LaVillatte - - 48 ans - 16 novembre 2014


Une longue nuit 8 étoiles

Suite à un coup d'état manqué contre le roi Hassan II du Maroc (en 1971), des soldats sont détenus dans la prison secrète de Tazmamart dans des conditions inhumaines : absence de lumière, espace réduit au minimum, scorpions, . Le narrateur y restera pendant 18 ans. Il développe une vie spirituelle intense qui lui permettra de conserver sa dignité et de se détacher (du moins par moment) totalement de son corps et de la souffrance physique. Un récit sombre mais écrit de manière somptueuse, non dénué de poésie et de chaleur humaine.

Saule - Bruxelles - 58 ans - 1 septembre 2003


Un roman royal 9 étoiles

On a reproché à Ben Jelloun d'avoir écrit son roman trop tardivement, quand tout danger était écarté.
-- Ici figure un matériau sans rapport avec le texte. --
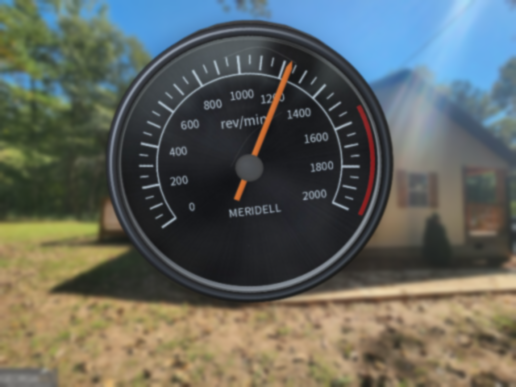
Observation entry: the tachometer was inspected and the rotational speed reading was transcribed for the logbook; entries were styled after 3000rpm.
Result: 1225rpm
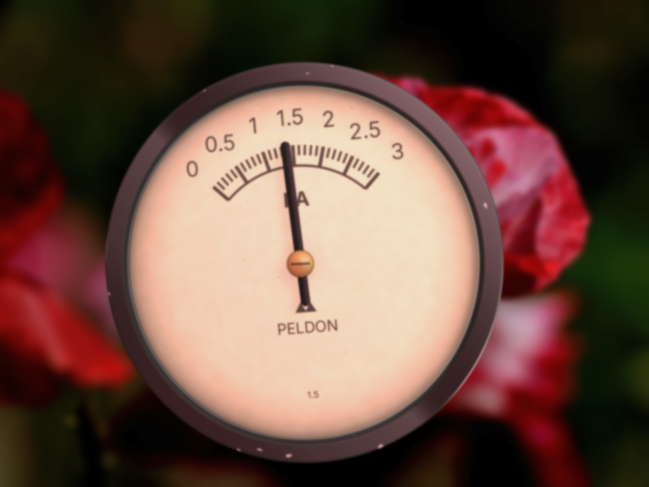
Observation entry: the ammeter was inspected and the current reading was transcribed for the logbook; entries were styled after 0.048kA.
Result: 1.4kA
On lui a reproché d'avoir utilisé le « Je », le « Je » d’Aziz Benedine. On lui a reproché d'avoir tergiversé sur la répartition des droits d’auteurs entre lui et Benedine. On lui a reproché.
« Cette aveuglante absence de lumière » est un roman royal, assassin. Quand la rumeur des critiques de tout acabit se sera tue, le roman de Ben Jelloun demeurera, parce que c’est un grand roman, écrit simplement, avec pudeur, sans condamnation grotesque, un roman écrit au niveau des victimes, au ras des prisons. On savait déjà que la cruauté humaine est sans limite, on redécouvre que la dignité n'est en rien fondée sur l’orgueil, mais sur le dépouillement.